In a setback to the Tata Group, the Registrar of Companies (RoC) has stated that the ouster of Cyrus Mistry as Chairman of Tata Sons and as director of Tata Consultancy Services is in violation of many rules, including in the Companies Act.

The ouster violated Tata group’s own Articles of Association (AoA) and Reserve Bank of India rules, among others, the RoC said, in reply to a query filed under the Right to Information Act, 2005 (RTI).

The RTI application was filed by Ruchir Khandalkar, a Shapoorji Pallonji Group employee, on August 31.

“...the AoA of the member company prescribes that the chairman (executive) of the member-company (Tata Sons) can be removed in the same process as specified by his appointment, i.e. by the selection committee consisting of four persons and based on such recommendation of the committee only (sic) the board is empowered to remove its chairman,” the reply dated October 3, said.

It also said this is under Article 118 of the AoA, which is a public document. BusinessLine has reviewed a copy of the letter.

“Member company (Tata Sons) being an NBFC duly registered with RBI, any management change in such NBFC company require (sic) prior approval of RBI, in terms of RBI directions, from time to time, which was not apparently obtained from RBI in this case before changing Mistry from the post of executive chairman and managing director of a member company,” it said, indicating a violation of RBI rules.

On November 11, 2016, TCS had accepted a letter written by the company secretary and chief operating officer of Tata Sons dated November 9, 2016 as a special resolution notice to sack Mistry. It appears that prima facie that there was no special notice received by the company.

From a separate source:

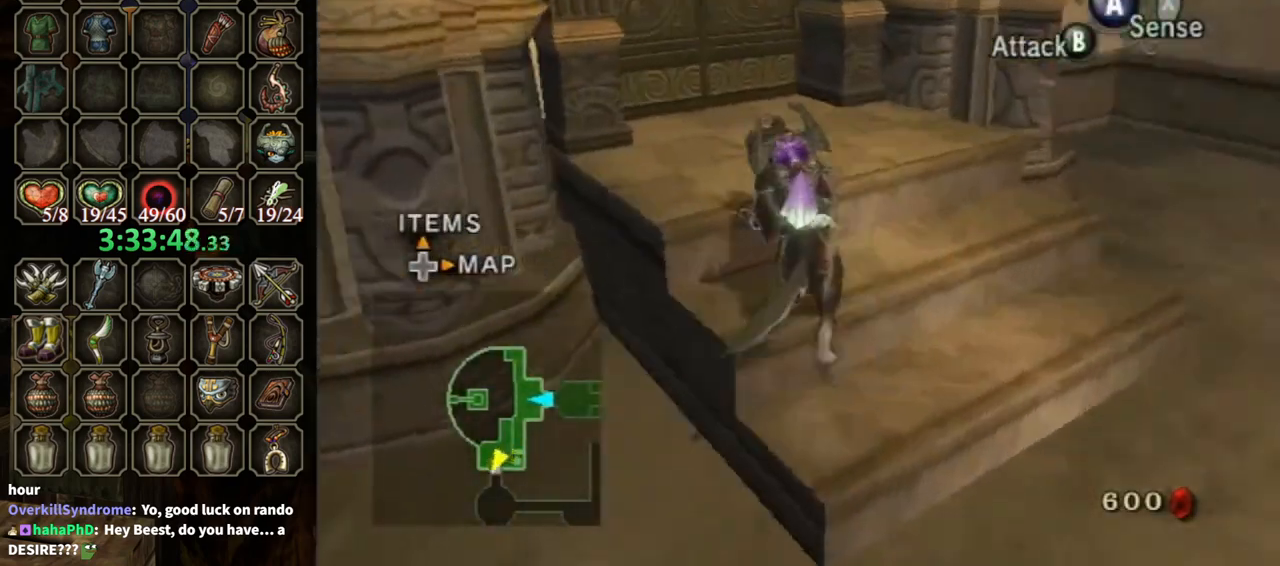
{"buttons": ["A"], "left_stick": "center", "right_stick": "center", "events": [[133, "right_stick", "center"], [200, "left_stick", "up"], [367, "A", "down"], [400, "left_stick", "up-left"], [467, "A", "up"], [500, "A", "down"], [500, "left_stick", "center"]]}
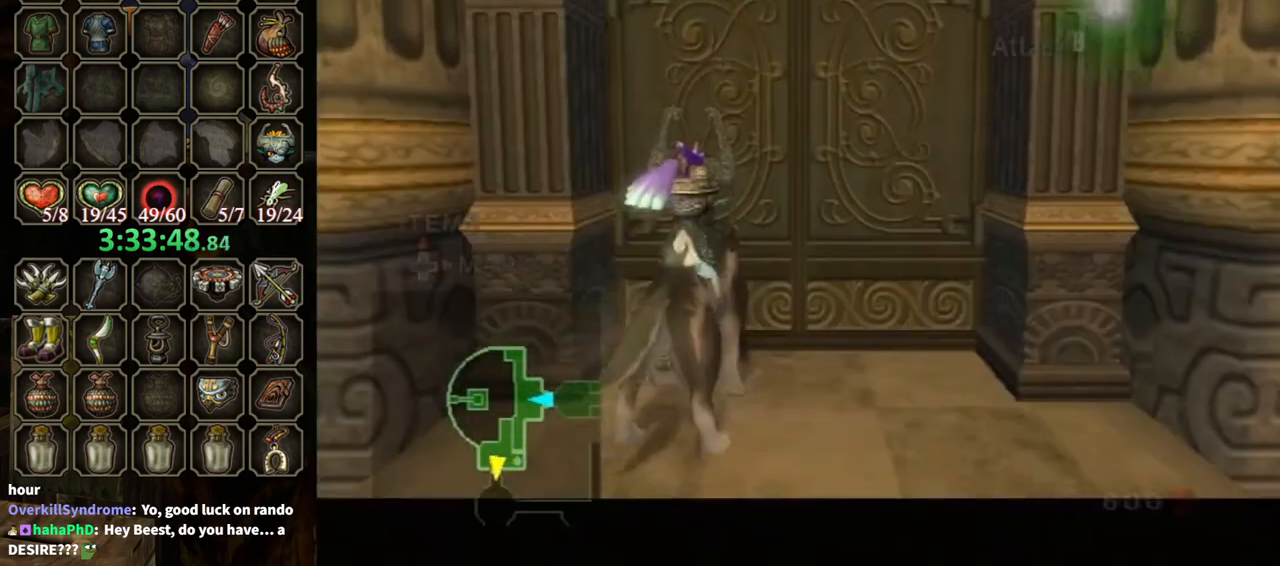
{"buttons": ["A"], "left_stick": "center", "right_stick": "center", "events": []}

On Tuesday, the National Company Law Appellate Tribunal (NCLAT), which had admitted Mistry’s petition, said it would hear the case from December 11-14.

Tata statement

“All requisite processes were followed in line with the Companies Act in case of Mistry’s removal from the board of TCS as well as the chairman (sic) of TCS and Tata Sons,” a Tata Sons spokesperson said in a statement. “The respective board of directors (sic) acted as per the provision of the Companies Act as well as in compliance of the articles of association of the company.”

“This was subsequently approved by both the shareholders of Tata Sons and TCS. Neither TCS nor Tata Sons had received any communication from the RoC, Mumbai regarding any non-compliance in this regard. The NCLT has confirmed that the process followed for removal of Mistry was valid and in accordance with law,” the statement added.